One of the the things that has gotten a major overhaul in 3.8 is the way of how point maps are drawn. Before 3.8 it was a bit chaotic. You had multiple options there to drawn point maps with very different sets of attributes. For example, the “graph” drawing and the “true-type” drawing. For 3.8 I simplified the whole system and basically there is now only one way to draw points. As a consequence this means that there is only one set of attributes to change and that will work for all points of all types.
The basis of it all is the “symbol”. The symbol is the representation of a single point that is described in a “svg”-like text file located under resources\symbols in the installation folder. I say “svg’-like because the syntax of the description of the symbols is a derivative of a small subset of svg (see http://en.wikipedia.org/wiki/Scalable_Vector_Graphics). Svg is big and I selected what i felt I needed from it to define my own symbols and skipped the rest. The I added a few things that were needed to respond to attributes that the user could set. The result is a fairly small set of commands that can be used to define a symbol. Each symbol has its own file (with an .ivg extension) and ILWIS reads them when the first pointmap needs to be drawn.
Before showing a bit what is possible with it, let me first a bit explain about the geometry of points in the map window. Every point symbol has default the same size. 1/200 th of the size of the zoomed in map window. This means that at every scale the point has the same size. The default size is multiplied by the “scale” of the point ( default 1.0) to enlarge/shrink it if needed. So there are no “point” sizes for symbols as there were previously. Each point symbol is centered around, eehm, its center 🙂 and scales it within the default size. ILWIS shifts each defintion of a symbol to the center of the bounding coordinate box that defines the lines, arcs and other drawing commands of the symbol. So it doesnt matter which units or relative position you use when defining the symbol, ILWIS makes sure it fits. If no sizes are defined (some simple drawing commands can do this, see below) ILWIS will default (size) to the default symbol size.
Though the default size is 1/200, ILWIS ,may adapt this default size if there are a lot(100+) of points to something smaller. Else the points would overcrowd the mapwindow. You can always overrule this by changing the scale as this default is only calculated when opening the map.

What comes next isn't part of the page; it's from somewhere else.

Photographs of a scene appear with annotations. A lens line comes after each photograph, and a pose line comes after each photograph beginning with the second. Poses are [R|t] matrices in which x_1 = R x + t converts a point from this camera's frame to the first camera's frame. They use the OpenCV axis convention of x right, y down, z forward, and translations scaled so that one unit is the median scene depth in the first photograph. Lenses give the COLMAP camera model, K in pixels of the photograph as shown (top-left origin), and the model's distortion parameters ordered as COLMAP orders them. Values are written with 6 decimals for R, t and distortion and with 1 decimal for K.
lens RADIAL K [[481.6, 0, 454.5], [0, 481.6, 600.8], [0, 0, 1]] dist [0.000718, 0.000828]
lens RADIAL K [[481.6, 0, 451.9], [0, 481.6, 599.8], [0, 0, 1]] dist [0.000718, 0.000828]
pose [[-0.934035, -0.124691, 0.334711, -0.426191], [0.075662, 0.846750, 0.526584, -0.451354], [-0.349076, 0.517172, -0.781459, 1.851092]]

So back to the Ivg defintions. Lets look at a simple example. The definition of a simple right standing cross
<ivg scale="1.0" version="1.1"> <line x1="0" y1="-50" x2="0" y2="50" style="stroke-width:1;stroke:black"/> <line x1="-50" y1="0" x2="50" y2="0" style="stroke-width:1;stroke:black"/> </ivg>
This is straighforward SVG. The cross consists of two crossing lines defined by x1,y1 and x2,y2 coordinates and a style definition. The style follows is a subset of the normal style definitions in SVG. I don’t support gradients (at least not yet) and some of the other more complex color definitions, just simple flat colors. A special color is ‘user-defined’, this is a color set from the Representation of ILWIS. I support the line, polygon, circle, rectangle and path. In the beta-2, the path didnt work correctly yet but that is solved now.
For more examples how to make your own symbol just look into the other ivg files in the symbols folder.
Apart from that ILWIS defines two special operations on the points : stretching and rotating on attribute values. Stretching stretches the scaling of a point based on its postion relative in the value range. Rotation does the same but then with the orientation of the symbol.
For the moment the the whole “mini-graph’ part is gone. I might reintroduce the pie-chart idea but for the others I don’t see much use to warant the time investement.